Five decades and 200 films later, Jackie Chan 'finally' wins Oscar
LOS ANGELES: When Jackie Chan saw an Oscar at Sylvester Stallone's house 23 years ago, he said that was the moment he decided he wanted one.
On Saturday at the annual Governors Awards, the Chinese actor and martial arts star finally received his little gold statuette, an honorary Oscar for his decades of work in film.
"After 56 years in the film industry, making more than 200 films, after so many bones, finally," Chan, 62, quipped at the star-studded gala dinner while holding his Oscar.
The actor recalled watching the ceremony with his parents and his father always asking him why he didn't have Hollywood's top accolade despite having made so many movies.
He praised his hometown Hong Kong for making him "proud to be Chinese," and thanked his fans, saying they were the reason "I continue to make movies, jumping through windows, kicking and punching, breaking my bones."
The actor was introduced by his "Rush Hour" co-star Chris Tucker, actress Michelle Yeoh and Tom Hanks, who referred to him as "Jackie 'Chantastic' Chan."
Hanks said it was especially gratifying to be able to acknowledge Chan's work because martial arts and action comedy films were two genres often overlooked during awards season.
The Academy of Motion Pictures Arts and Sciences, hosts of the annual ceremony, also bestowed honorary Oscars on British film editor Anne V Coates, casting director Lynn Stalmaster and prolific documentarian Frederick Wiseman.

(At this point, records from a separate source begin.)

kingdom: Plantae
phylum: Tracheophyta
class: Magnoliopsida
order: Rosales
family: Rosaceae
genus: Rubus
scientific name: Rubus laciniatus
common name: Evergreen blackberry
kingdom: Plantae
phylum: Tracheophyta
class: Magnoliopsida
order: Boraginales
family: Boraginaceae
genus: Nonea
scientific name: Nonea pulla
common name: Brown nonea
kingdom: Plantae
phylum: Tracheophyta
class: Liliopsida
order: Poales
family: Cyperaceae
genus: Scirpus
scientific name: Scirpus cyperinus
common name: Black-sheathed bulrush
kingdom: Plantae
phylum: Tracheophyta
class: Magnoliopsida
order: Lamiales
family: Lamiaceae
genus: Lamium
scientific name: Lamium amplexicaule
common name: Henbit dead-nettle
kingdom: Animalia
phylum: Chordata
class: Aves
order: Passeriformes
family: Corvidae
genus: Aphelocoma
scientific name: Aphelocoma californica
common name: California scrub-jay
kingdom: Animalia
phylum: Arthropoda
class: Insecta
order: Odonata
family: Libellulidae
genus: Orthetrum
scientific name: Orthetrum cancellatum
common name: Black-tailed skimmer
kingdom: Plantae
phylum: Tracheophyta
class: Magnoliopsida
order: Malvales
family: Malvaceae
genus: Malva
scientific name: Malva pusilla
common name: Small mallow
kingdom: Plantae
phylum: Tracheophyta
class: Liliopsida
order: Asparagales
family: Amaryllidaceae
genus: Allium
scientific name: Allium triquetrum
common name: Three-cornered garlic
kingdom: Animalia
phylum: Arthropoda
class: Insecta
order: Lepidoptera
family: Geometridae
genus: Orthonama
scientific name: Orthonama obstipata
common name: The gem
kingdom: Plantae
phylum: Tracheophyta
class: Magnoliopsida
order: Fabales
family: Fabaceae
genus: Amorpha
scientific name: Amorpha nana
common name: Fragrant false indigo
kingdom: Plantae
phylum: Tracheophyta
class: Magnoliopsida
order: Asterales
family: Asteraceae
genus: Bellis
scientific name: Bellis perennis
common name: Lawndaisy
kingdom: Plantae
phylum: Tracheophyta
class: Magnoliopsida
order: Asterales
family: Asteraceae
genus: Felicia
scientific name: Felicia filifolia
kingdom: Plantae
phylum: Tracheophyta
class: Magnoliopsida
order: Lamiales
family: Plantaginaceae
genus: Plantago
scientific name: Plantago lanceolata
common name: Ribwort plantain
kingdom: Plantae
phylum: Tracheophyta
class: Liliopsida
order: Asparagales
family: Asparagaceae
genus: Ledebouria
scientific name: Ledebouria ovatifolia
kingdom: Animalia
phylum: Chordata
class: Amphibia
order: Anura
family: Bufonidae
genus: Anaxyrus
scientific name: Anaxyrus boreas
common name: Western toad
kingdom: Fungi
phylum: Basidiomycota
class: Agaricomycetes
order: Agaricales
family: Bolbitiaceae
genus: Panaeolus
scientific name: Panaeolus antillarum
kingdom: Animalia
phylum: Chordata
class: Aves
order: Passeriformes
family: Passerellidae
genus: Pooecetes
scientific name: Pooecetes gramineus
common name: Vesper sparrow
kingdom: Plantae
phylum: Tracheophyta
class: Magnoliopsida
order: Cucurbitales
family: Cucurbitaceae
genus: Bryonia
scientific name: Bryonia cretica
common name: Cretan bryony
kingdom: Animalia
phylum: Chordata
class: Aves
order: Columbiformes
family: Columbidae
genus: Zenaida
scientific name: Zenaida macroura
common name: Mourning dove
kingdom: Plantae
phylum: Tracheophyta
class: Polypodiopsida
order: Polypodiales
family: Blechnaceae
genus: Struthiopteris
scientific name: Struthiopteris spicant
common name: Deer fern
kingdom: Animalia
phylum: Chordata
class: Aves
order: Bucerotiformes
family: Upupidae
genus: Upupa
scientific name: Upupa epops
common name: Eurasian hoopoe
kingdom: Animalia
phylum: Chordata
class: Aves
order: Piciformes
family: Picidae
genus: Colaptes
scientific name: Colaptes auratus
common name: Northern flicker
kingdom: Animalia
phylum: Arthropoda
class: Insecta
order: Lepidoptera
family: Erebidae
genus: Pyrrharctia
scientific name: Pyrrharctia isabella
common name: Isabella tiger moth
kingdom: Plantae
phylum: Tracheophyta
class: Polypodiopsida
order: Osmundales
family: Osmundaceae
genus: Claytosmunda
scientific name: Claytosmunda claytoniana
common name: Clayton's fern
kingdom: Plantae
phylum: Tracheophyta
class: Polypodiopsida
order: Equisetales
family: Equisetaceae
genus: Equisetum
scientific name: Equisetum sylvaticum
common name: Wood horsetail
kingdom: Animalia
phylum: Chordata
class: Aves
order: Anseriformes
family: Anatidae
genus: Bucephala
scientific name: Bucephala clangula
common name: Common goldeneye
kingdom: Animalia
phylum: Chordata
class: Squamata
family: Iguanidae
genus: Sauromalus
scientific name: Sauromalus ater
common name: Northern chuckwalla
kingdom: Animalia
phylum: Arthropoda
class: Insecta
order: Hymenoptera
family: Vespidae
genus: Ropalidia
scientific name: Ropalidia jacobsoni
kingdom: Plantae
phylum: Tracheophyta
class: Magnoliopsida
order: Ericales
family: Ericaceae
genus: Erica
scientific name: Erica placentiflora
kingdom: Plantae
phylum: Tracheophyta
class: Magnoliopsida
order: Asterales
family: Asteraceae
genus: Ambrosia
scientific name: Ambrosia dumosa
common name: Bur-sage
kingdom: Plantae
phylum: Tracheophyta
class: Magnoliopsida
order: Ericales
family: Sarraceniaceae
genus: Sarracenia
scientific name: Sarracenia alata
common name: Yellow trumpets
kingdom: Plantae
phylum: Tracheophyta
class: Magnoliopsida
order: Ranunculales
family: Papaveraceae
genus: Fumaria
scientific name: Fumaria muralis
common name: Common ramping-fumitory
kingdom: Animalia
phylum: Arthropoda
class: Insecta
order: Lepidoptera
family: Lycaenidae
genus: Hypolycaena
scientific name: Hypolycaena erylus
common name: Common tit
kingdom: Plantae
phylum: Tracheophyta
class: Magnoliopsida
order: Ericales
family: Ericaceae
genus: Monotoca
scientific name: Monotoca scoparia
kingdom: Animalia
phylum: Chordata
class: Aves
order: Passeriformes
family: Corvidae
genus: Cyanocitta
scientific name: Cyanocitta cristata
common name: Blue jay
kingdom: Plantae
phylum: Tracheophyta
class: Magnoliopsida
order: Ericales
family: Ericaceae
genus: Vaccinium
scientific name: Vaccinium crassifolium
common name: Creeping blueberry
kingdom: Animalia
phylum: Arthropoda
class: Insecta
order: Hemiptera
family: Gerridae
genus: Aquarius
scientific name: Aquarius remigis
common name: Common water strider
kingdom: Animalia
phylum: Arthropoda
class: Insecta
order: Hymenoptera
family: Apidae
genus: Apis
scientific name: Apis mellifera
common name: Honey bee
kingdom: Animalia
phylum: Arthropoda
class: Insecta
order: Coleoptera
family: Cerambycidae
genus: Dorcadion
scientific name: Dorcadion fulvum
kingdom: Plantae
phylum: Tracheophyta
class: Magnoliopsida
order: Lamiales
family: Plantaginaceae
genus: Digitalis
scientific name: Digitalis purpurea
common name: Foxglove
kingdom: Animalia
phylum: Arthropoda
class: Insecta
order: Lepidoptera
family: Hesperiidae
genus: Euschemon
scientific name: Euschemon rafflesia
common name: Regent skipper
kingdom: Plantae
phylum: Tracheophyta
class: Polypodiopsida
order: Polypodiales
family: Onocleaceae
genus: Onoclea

The evening was attended by Hollywood's elite, including Denzel Washington, Lupita Nyong'o, Nicole Kidman, Emma Stone, Ryan Reynolds, Amy Adams and Dev Patel.
Stalmaster, 88, credited with securing career-defining roles for actors such as Jeff Bridges, Andy Garcia, Christopher Reeve and John Travolta, is the first casting director to receive an Oscar.
Coates, 90, who won the film editing Oscar for 1962's "Lawrence of Arabia" and has edited more than 50 films, said she shared her honorary Oscar "with all the unsung heroes" of filmmaking.
Wiseman, 86, whose documentaries include 1970's "Hospital," 1987's "Blind" and last year's "In Jackson Heights," said: "I think it's as important to document kindness, ability and generosity of spirit as it is to show cruelty, banality and indifference," he said.